“Well, you stay here till the doctor comes. I’ll go and have a chat with Houlder. Just throw your light over the floor for a minute. Hullo, what’s this?”

He strode across the cellar and carefully picked up a small automatic. “Hasn’t been fired,” he muttered. “Now I wonder who that belongs to? Just see if you can spot anything else. Don’t touch it, if you do.”

He went upstairs again, and drew Mr. Houlder aside into a quiet corner. Mr. Houlder’s story was a very simple one. His foreman had orders to leave the key to the house with Mr. Briggs, the confectioner, three doors off. Mr. Briggs was Houlder’s brother-in-law. The reason for this arrangement was that whoever came on the scene first could get the key and start work. On Saturday the key had been left as usual, about 12.30.

On Saturday evening, about nine o’clock, Mr. Briggs had come to his place and told him that Mr. Lacey, who knew about the key arrangement, had rung him up to say that a Mr. Martin was coming to inspect the drains. Mr. Lacey was to have met him at two o’clock, but would be delayed. Would Mr. Briggs keep a lookout for him and give him the keys. Mr. Briggs had promised to do so, and his daughter Marjorie had seen Mr. Martin, who had promised to bring back the keys, but had not done so. Mr. Briggs had forgotten all about them until the evening, and then, finding that the door of Number 407 was securely locked, had supposed that Mr. Martin had gone away with the keys in his pocket. Mr. Houlder had agreed with this theory, and had given Mr. Briggs a duplicate key which he happened to have.

The foreman had called on Mr. Briggs, and had been given the duplicate key. But when he came to try the door, it would not open. He made several attempts but, finding them unavailing, desisted and made his way through a window at the back. He then discovered that the door was bolted on the inside, a circumstance which puzzled him tremendously. Shortly afterwards the electrician arrived, and his thoughts were diverted into other channels.

Inspector Whyland spent a few minutes talking to the foreman, who confirmed the latter part of Houlder’s story, and had barely finished his enquiries when the doctor arrived. The two went down to the cellar together, and the doctor, without wasting words, proceeded to examine the body, Whyland watching him intently.

“Poisoned!” pronounced the doctor, after a short interval. “Prussic acid, by all signs of it, but I can’t be sure till I’ve made a post-mortem. You’ll have him taken to the mortuary, of course? Queer place to choose for suicide. How did he get in here?”
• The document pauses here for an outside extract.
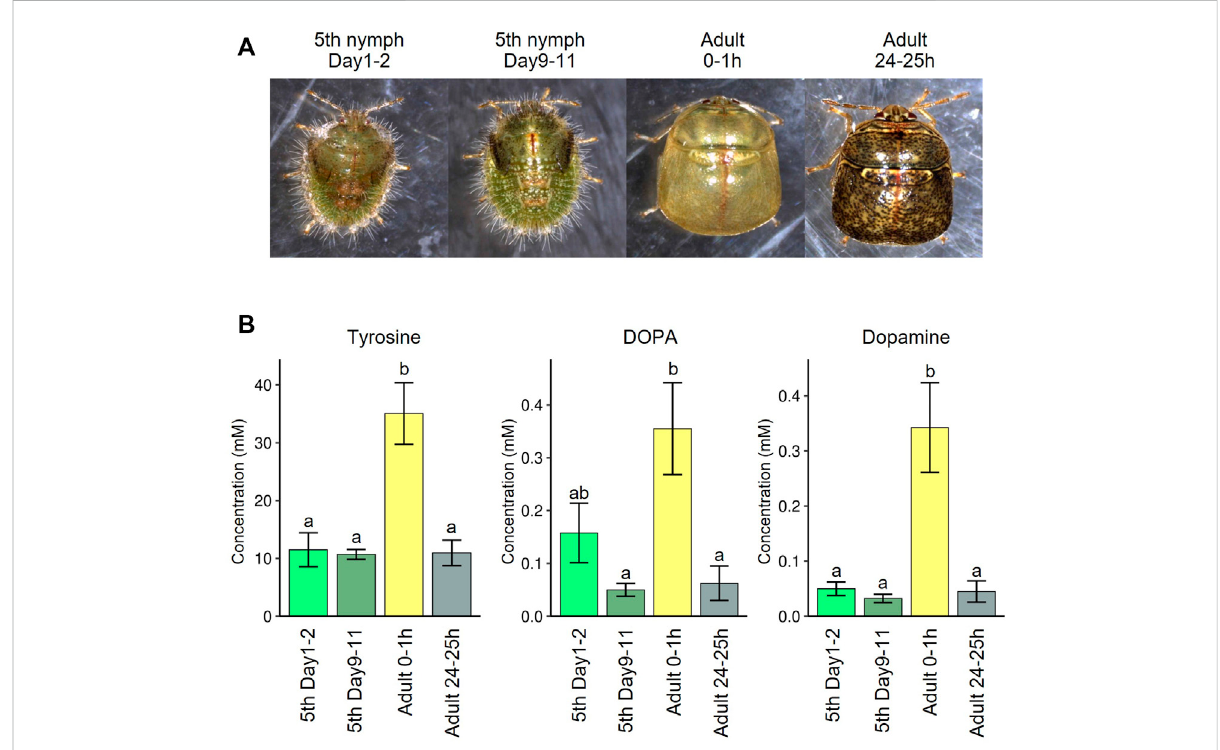
FIGURE 7 Tyrosine recruitment during cuticle pigmentation upon adult emergence of M. punctatissima . (A) Photos of fi fth instar nymphs and adults before and after adult molting. (B) Hemolymph titers of tyrosine and its derivatives, DOPA and dopamine, before and after adult molting. To liberate from their conjugated forms (Hopkins etal., 1998), thehemolymph samples were treated with 6 N hydrogen chloridesolution at 105 ° C for 24 h.The graphs show mean ± s.e.m. ( N = 4). Different letters (a,b) indicate statistically signi fi cant differences ( p < 0.05, likelihood ratio test for GLM and posthoc multiple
Inspector Whyland shook his head. “I don’t think it’s a case of suicide, doctor. Look here!”

He pointed to the numbered counter. The doctor glanced at it and sniffed contemptuously. “You fellows have got counters on the brain since that business last month,” he said. “How do you know he didn’t put it there himself to throw you off the scent? It’s not uncommon for suicides to try and make their deaths look like murder. You’ll find there’s some question of insurance behind it. Well, I’ll be along at the mortuary and let you know the result of the p.m.”

The doctor bustled away, and Whyland, having made arrangements for the removal of the body, made a very careful examination of the cellar. This done, he sent the constable for the electrician, and asked him to look round and see if he could find anything which had not been there when he left on Saturday.